If a record holds a picture, leave the picture out and copy everything else exactly.

++++ RECORDS SHOWN

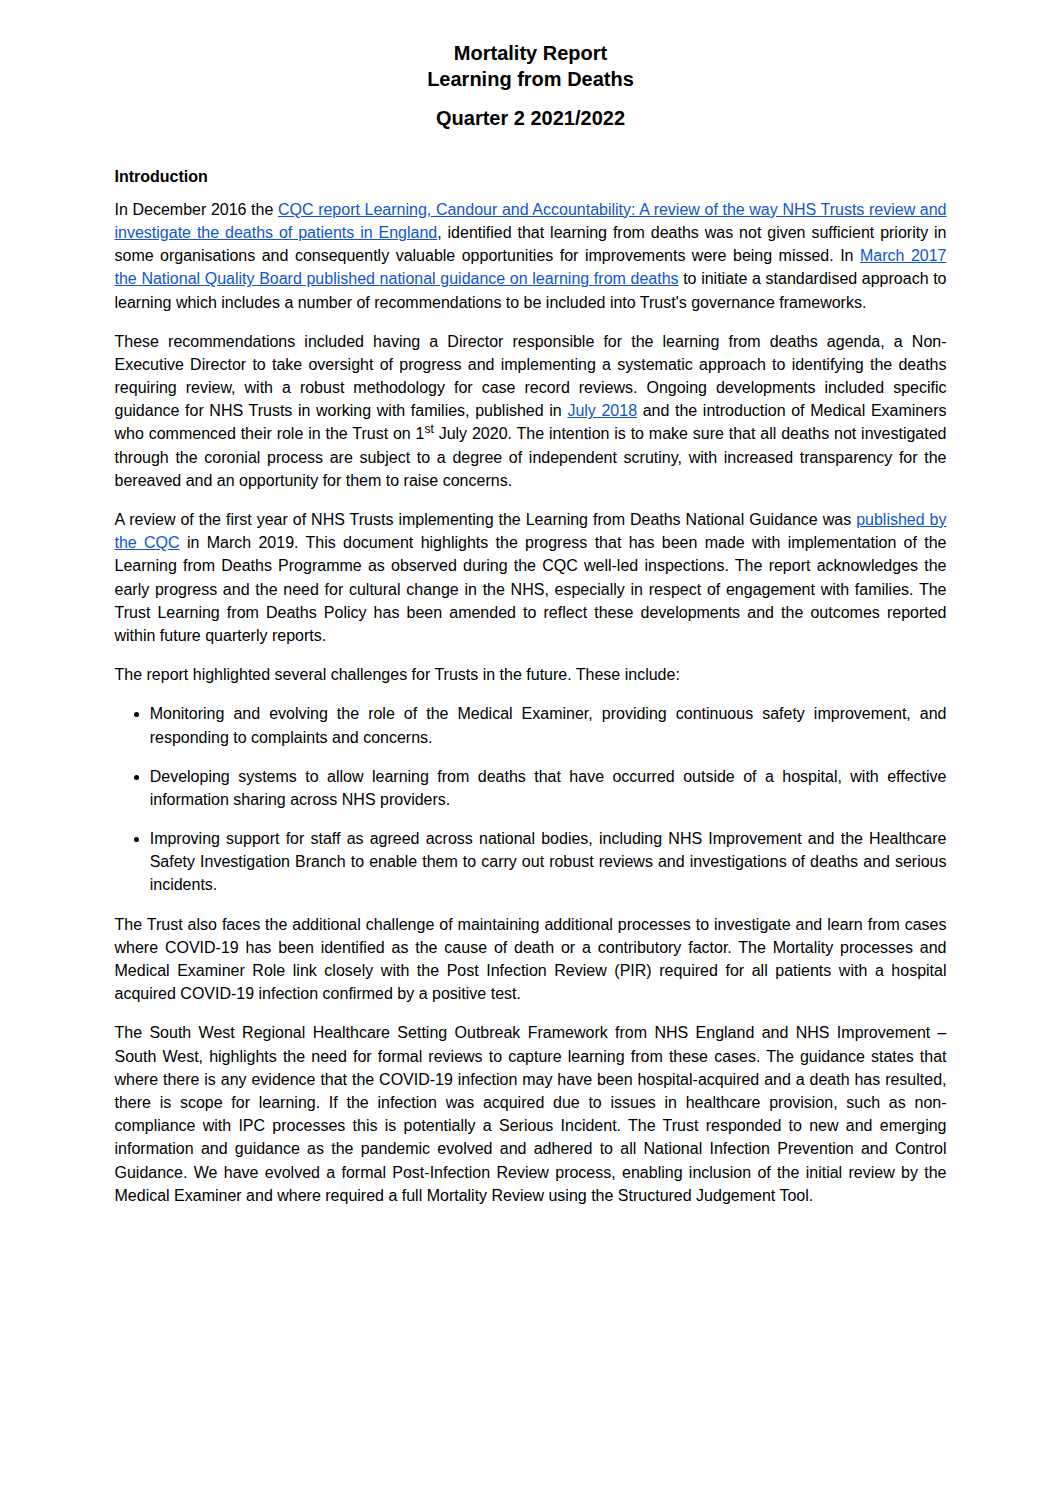Mortality Report
Learning from Deaths
Quarter 2 2021/2022
Introduction
In December 2016 the CQC report Learning, Candour and Accountability: A review of the way NHS Trusts review and investigate the deaths of patients in England, identified that learning from deaths was not given sufficient priority in some organisations and consequently valuable opportunities for improvements were being missed. In March 2017 the National Quality Board published national guidance on learning from deaths to initiate a standardised approach to learning which includes a number of recommendations to be included into Trust's governance frameworks.
These recommendations included having a Director responsible for the learning from deaths agenda, a Non-Executive Director to take oversight of progress and implementing a systematic approach to identifying the deaths requiring review, with a robust methodology for case record reviews. Ongoing developments included specific guidance for NHS Trusts in working with families, published in July 2018 and the introduction of Medical Examiners who commenced their role in the Trust on 1st July 2020. The intention is to make sure that all deaths not investigated through the coronial process are subject to a degree of independent scrutiny, with increased transparency for the bereaved and an opportunity for them to raise concerns.
A review of the first year of NHS Trusts implementing the Learning from Deaths National Guidance was published by the CQC in March 2019. This document highlights the progress that has been made with implementation of the Learning from Deaths Programme as observed during the CQC well-led inspections. The report acknowledges the early progress and the need for cultural change in the NHS, especially in respect of engagement with families. The Trust Learning from Deaths Policy has been amended to reflect these developments and the outcomes reported within future quarterly reports.
The report highlighted several challenges for Trusts in the future. These include:
Monitoring and evolving the role of the Medical Examiner, providing continuous safety improvement, and responding to complaints and concerns.
Developing systems to allow learning from deaths that have occurred outside of a hospital, with effective information sharing across NHS providers.
Improving support for staff as agreed across national bodies, including NHS Improvement and the Healthcare Safety Investigation Branch to enable them to carry out robust reviews and investigations of deaths and serious incidents.
The Trust also faces the additional challenge of maintaining additional processes to investigate and learn from cases where COVID-19 has been identified as the cause of death or a contributory factor. The Mortality processes and Medical Examiner Role link closely with the Post Infection Review (PIR) required for all patients with a hospital acquired COVID-19 infection confirmed by a positive test.
The South West Regional Healthcare Setting Outbreak Framework from NHS England and NHS Improvement – South West, highlights the need for formal reviews to capture learning from these cases. The guidance states that where there is any evidence that the COVID-19 infection may have been hospital-acquired and a death has resulted, there is scope for learning. If the infection was acquired due to issues in healthcare provision, such as non-compliance with IPC processes this is potentially a Serious Incident. The Trust responded to new and emerging information and guidance as the pandemic evolved and adhered to all National Infection Prevention and Control Guidance. We have evolved a formal Post-Infection Review process, enabling inclusion of the initial review by the Medical Examiner and where required a full Mortality Review using the Structured Judgement Tool.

++++++++

[SOLUTION TO THE EXERCISE]
Mortality Report
Learning from Deaths
Quarter 2 2021/2022
Introduction
In December 2016 the CQC report Learning, Candour and Accountability: A review of the way NHS Trusts review and investigate the deaths of patients in England, identified that learning from deaths was not given sufficient priority in some organisations and consequently valuable opportunities for improvements were being missed. In March 2017 the National Quality Board published national guidance on learning from deaths to initiate a standardised approach to learning which includes a number of recommendations to be included into Trust's governance frameworks.
These recommendations included having a Director responsible for the learning from deaths agenda, a Non-Executive Director to take oversight of progress and implementing a systematic approach to identifying the deaths requiring review, with a robust methodology for case record reviews. Ongoing developments included specific guidance for NHS Trusts in working with families, published in July 2018 and the introduction of Medical Examiners who commenced their role in the Trust on 1st July 2020. The intention is to make sure that all deaths not investigated through the coronial process are subject to a degree of independent scrutiny, with increased transparency for the bereaved and an opportunity for them to raise concerns.
A review of the first year of NHS Trusts implementing the Learning from Deaths National Guidance was published by the CQC in March 2019. This document highlights the progress that has been made with implementation of the Learning from Deaths Programme as observed during the CQC well-led inspections. The report acknowledges the early progress and the need for cultural change in the NHS, especially in respect of engagement with families. The Trust Learning from Deaths Policy has been amended to reflect these developments and the outcomes reported within future quarterly reports.
The report highlighted several challenges for Trusts in the future. These include:
Monitoring and evolving the role of the Medical Examiner, providing continuous safety improvement, and responding to complaints and concerns.
Developing systems to allow learning from deaths that have occurred outside of a hospital, with effective information sharing across NHS providers.
Improving support for staff as agreed across national bodies, including NHS Improvement and the Healthcare Safety Investigation Branch to enable them to carry out robust reviews and investigations of deaths and serious incidents.
The Trust also faces the additional challenge of maintaining additional processes to investigate and learn from cases where COVID-19 has been identified as the cause of death or a contributory factor. The Mortality processes and Medical Examiner Role link closely with the Post Infection Review (PIR) required for all patients with a hospital acquired COVID-19 infection confirmed by a positive test.
The South West Regional Healthcare Setting Outbreak Framework from NHS England and NHS Improvement – South West, highlights the need for formal reviews to capture learning from these cases. The guidance states that where there is any evidence that the COVID-19 infection may have been hospital-acquired and a death has resulted, there is scope for learning. If the infection was acquired due to issues in healthcare provision, such as non-compliance with IPC processes this is potentially a Serious Incident. The Trust responded to new and emerging information and guidance as the pandemic evolved and adhered to all National Infection Prevention and Control Guidance. We have evolved a formal Post-Infection Review process, enabling inclusion of the initial review by the Medical Examiner and where required a full Mortality Review using the Structured Judgement Tool.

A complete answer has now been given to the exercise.